Show them you care: XMNR Faculty Patty Raun discusses her approach to communicating about complex topics
February 2, 2024
By Amy Hubbard
Patricia “Patty” Raun joined the Executive Master of Natural Resources (XMNR) faculty in 2012 to share her wealth of knowledge and professional experience in leadership for sustainability, especially in the skills of communicating effectively about complex sustainability systems.
Patty says that her background as an actor contributes to her science communication work. She also serves as professor of performance and voice in the School of Performing Arts and director of the Center for Communicating Science at Virginia Tech.
In 2023, Patty received the Virginia Tech William E. Wine award, after being nominated by students, faculty, and alumni. The award, first given in 1957, honors faculty with a history of teaching excellence at Virginia Tech.
I recently interviewed Patty about what drew her to the XMNR program and why she believes that skills such as storytelling, empathy, and connecting outside differences is vital to the work of sustainability professionals.
AH: Hello, Patty! Could you share a little bit about yourself, your career, and how that has prepared you for teaching in the XMNR?

● **Request**: Write the next part of the interview with Patty Raun, starting with her reply to the last question.

● **Dataset**:
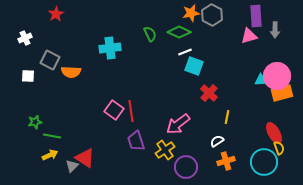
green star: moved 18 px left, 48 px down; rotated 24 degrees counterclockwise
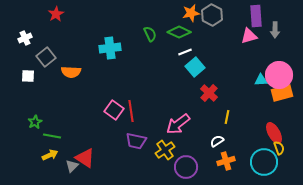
gray square: moved 4 px left, 3 px up; rotated 24 degrees clockwise
cyan square: moved 1 px right, 1 px down; rotated 30 degrees clockwise
pink circle: moved 2 px right, 1 px up
green star: rotated 16 degrees counterclockwise
purple trapezoid: rotated 60 degrees counterclockwise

● **Response below**:
PR: I started my professional life as an actor. I trained as an actor and I'm still a professional actor. And I've been teaching acting to all kinds of folks, actors and non-actors for over 30 years. About 10 or 12 years ago, I started shifting the focus of my professional life to use the tools of arts practices to support people in scientific and technical fields in their need to communicate and connect across differences with other folks.
I think that none of us is just a scientific mind or just an artistic mind or just a technical mind. We are all three-dimensional human beings and the ways that we communicate with other people need to rely on all of our capacities, especially around issues of sustainability and climate change. We have to connect through all the tools and that includes tools of listening, tools of empathy, tools of storytelling. So what I try to do is help folks that have these passions for sustainability use those tools to connect with people outside of their own disciplines.
AH: What was it that initially drew you to the XMNR program and what continues to keep you engaged?
PR: Well, my dear colleague and friend Bruce Hull had been teaching and I had been aware of his interaction with the XMNR program. He had taken a couple of workshops that I had facilitated, and he was talking to me about how the kind of experiential learning that I introduce would be valuable in the XMNR.
And simultaneously, I was being awakened in the night by difficult thoughts of climate change and sustainability issues. So I thought this might be a really good thing to try, to see if I can contribute to these folks who are changing the world for the better in that way.
AH: I know that you work with a variety of different audiences and student groups. What is it about the XMNR program that keeps you engaged or motivated working with those specific students?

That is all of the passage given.